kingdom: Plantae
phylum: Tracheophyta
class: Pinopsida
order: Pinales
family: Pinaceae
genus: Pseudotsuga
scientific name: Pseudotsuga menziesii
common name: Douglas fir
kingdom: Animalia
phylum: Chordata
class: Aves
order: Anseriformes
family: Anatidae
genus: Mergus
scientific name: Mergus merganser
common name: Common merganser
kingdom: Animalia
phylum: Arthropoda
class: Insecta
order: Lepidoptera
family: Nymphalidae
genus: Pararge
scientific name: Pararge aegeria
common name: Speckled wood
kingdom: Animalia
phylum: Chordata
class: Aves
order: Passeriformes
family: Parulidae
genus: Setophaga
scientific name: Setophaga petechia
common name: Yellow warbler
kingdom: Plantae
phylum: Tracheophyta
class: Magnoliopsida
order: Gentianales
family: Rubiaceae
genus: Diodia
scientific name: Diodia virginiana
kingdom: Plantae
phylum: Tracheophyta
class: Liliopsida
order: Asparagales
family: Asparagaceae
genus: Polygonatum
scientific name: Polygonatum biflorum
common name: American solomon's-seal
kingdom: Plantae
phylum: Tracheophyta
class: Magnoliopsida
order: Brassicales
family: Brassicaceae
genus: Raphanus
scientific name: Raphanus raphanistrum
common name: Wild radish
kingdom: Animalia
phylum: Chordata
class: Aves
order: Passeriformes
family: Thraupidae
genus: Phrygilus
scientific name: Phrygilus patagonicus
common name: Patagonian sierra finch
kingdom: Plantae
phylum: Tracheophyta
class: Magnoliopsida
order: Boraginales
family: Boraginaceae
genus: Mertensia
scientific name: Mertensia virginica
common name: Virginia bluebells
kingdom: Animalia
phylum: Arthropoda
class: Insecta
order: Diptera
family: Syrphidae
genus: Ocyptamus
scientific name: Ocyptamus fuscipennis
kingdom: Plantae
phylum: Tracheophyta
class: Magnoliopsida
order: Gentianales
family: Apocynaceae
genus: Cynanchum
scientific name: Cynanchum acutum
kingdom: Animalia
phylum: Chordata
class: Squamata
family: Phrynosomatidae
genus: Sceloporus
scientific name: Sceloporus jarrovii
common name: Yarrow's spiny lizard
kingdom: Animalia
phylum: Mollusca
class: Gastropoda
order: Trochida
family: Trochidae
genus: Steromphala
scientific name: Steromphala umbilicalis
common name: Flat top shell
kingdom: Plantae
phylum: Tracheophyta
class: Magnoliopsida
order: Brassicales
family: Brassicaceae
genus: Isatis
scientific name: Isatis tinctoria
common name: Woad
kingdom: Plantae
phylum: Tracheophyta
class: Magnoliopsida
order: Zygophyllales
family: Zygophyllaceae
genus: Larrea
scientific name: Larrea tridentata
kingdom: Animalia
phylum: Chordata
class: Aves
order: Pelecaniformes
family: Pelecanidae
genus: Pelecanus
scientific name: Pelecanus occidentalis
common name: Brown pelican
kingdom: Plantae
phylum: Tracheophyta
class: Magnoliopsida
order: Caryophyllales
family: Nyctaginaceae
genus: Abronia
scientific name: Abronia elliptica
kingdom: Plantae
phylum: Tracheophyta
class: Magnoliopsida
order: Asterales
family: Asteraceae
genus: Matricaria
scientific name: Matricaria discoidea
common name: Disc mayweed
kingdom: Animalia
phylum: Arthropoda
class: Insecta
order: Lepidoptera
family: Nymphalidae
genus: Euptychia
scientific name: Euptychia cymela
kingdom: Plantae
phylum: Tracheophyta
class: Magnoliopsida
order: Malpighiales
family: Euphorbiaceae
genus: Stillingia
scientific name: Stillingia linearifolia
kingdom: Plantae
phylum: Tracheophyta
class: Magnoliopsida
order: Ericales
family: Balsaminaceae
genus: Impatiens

####################

* [Exercise]: Reproduce word for word the stretch from the line containing "order: Asterales" through the end of the material above.

* [Expected output]:
order: Asterales
family: Asteraceae
genus: Matricaria
scientific name: Matricaria discoidea
common name: Disc mayweed
kingdom: Animalia
phylum: Arthropoda
class: Insecta
order: Lepidoptera
family: Nymphalidae
genus: Euptychia
scientific name: Euptychia cymela
kingdom: Plantae
phylum: Tracheophyta
class: Magnoliopsida
order: Malpighiales
family: Euphorbiaceae
genus: Stillingia
scientific name: Stillingia linearifolia
kingdom: Plantae
phylum: Tracheophyta
class: Magnoliopsida
order: Ericales
family: Balsaminaceae
genus: Impatiens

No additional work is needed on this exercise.